Development of electroactive nanofibers based on thermoplastic polyurethane and poly(o‐ethoxyaniline) for biological applications

• Published in: Journal of biomedical materials research. Part A Vol. 105; no. 2; pp. 601 - 607
• Main Authors: Cruz, Karina Ferreira Noronha, Formaggio, Daniela Maria Ducatti, Tada, Dayane Batista, Cristovan, Fernando Henrique, Guerrini, Lilia Müller
• Format: Journal Article
• Language: English
• Published: United States Wiley Subscription Services, Inc 01.02.2017
• Subjects: Aniline Compounds - chemistry; Benzenesulfonates - chemistry; Biomedical materials; cell viability; Electrospinning; Mats; Morphology; Nanofibers; Nanofibers - chemistry; poly(o‐ethoxyaniline); Polyurethanes - chemistry; Sulfonic acid; Surgical implants; thermoplastic polyurethane; Urethane thermoplastic elastomers; thermoplastic polyurethane; cell viability; poly(o-ethoxyaniline); electrospinning
• ISSN: 1549-3296; 1552-4965
• DOI: 10.1002/jbm.a.35928

Electroactive nanofibers based on thermoplastic polyurethane (TPU) and poly(alkoxy anilines) produced by electrospinning has been explored for biomaterials applications.

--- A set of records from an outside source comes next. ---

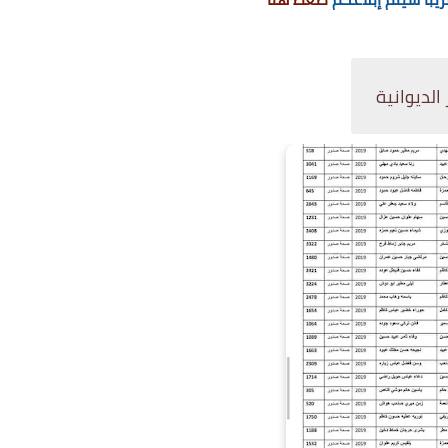
لديوانية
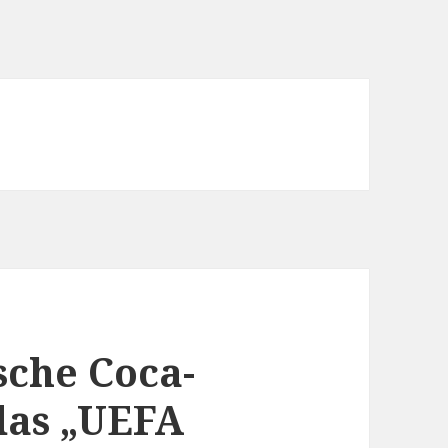
sche Coca-
 das „UEFA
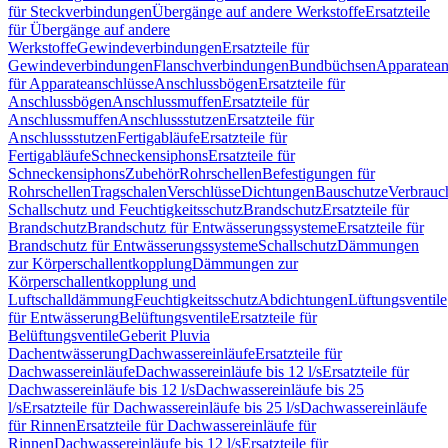
für Steckverbindungen
Übergänge auf andere Werkstoffe
Ersatzteile
für Übergänge auf andere
Werkstoffe
Gewindeverbindungen
Ersatzteile für
Gewindeverbindungen
Flanschverbindungen
Bundbüchsen
Apparatean
für Apparateanschlüsse
Anschlussbögen
Ersatzteile für
Anschlussbögen
Anschlussmuffen
Ersatzteile für
Anschlussmuffen
Anschlussstutzen
Ersatzteile für
Anschlussstutzen
Fertigabläufe
Ersatzteile für
Fertigabläufe
Schneckensiphons
Ersatzteile für
Schneckensiphons
Zubehör
Rohrschellen
Befestigungen für
Rohrschellen
Tragschalen
Verschlüsse
Dichtungen
Bauschutze
Verbrauc
Schallschutz und Feuchtigkeitsschutz
Brandschutz
Ersatzteile für
Brandschutz
Brandschutz für Entwässerungssysteme
Ersatzteile für
Brandschutz für Entwässerungssysteme
Schallschutz
Dämmungen
zur Körperschallentkopplung
Dämmungen zur
Körperschallentkopplung und
Luftschalldämmung
Feuchtigkeitsschutz
Abdichtungen
Lüftungsventile
für Entwässerung
Belüftungsventile
Ersatzteile für
Belüftungsventile
Geberit Pluvia
Dachentwässerung
Dachwassereinläufe
Ersatzteile für
Dachwassereinläufe
Dachwassereinläufe bis 12 l/s
Ersatzteile für
Dachwassereinläufe bis 12 l/s
Dachwassereinläufe bis 25
l/s
Ersatzteile für Dachwassereinläufe bis 25 l/s
Dachwassereinläufe
für Rinnen
Ersatzteile für Dachwassereinläufe für
Rinnen
Dachwassereinläufe bis 12 l/s
Ersatzteile für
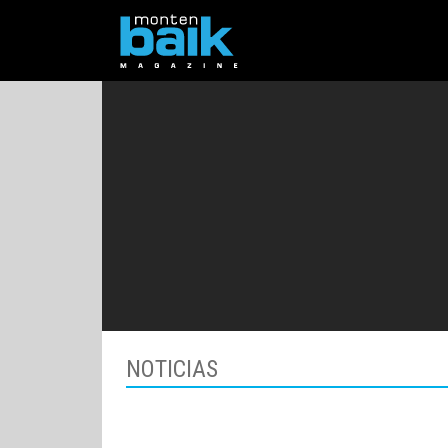
NOTICIAS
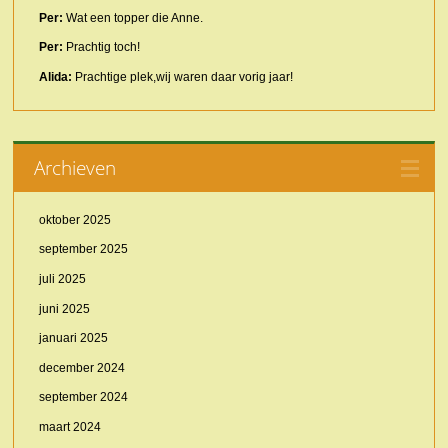
Per:
Wat een topper die Anne.
Per:
Prachtig toch!
Alida:
Prachtige plek,wij waren daar vorig jaar!
Archieven
oktober 2025
september 2025
juli 2025
juni 2025
januari 2025
december 2024
september 2024
maart 2024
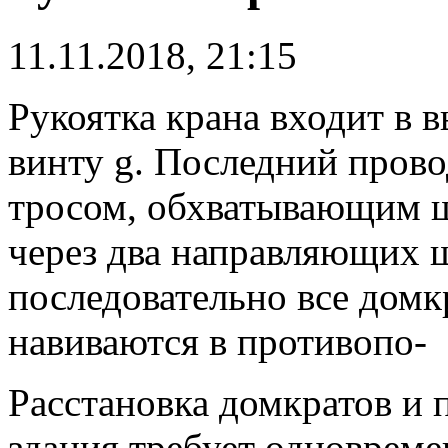
11.11.2018, 21:15
Рукоятка крана входит в 
винту g.
Последний прово
тросом, обхватывающим ш
через два направляющих 
последовательно все домк
навиваются в противопо-
Расстановка домкратов и 
здания требует одноврем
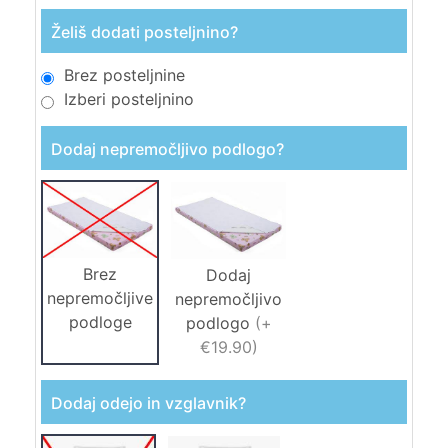
Želiš dodati posteljnino?
Brez posteljnine
Izberi posteljnino
Dodaj nepremočljivo podlogo?
Brez
Dodaj
nepremočljive
nepremočljivo
podloge
podlogo
(
+
€19.90
)
Dodaj odejo in vzglavnik?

The thermoplastic polyurethane is a biocompatible polymer with good mechanical properties. The production of TPU nanofibers requires the application of high voltage during electrospinning in order to prepare uniform mats due to its weak ability to elongate during the process. To overcome this limitation, a conductive polymer can be incorporated to the process, allowing generates mats without defects. In this study, poly(o‐ethoxyaniline) POEA doped with dodecylbenzene sulfonic acid (DBSA) was blended with thermoplastic polyurethane (TPU) by solution method. Films were produced by casting and nanofibers were prepared by electrospinning. The effect of the POEA on morphology, distribution of diameter and cell viability of the nanofibers was evaluated. The results demonstrated that the incorporation of POEA in TPU provided to the mats a suitable morphology for cellular growth. © 2016 Wiley Periodicals, Inc. J Biomed Mater Res Part A: 105A: 601–607, 2017.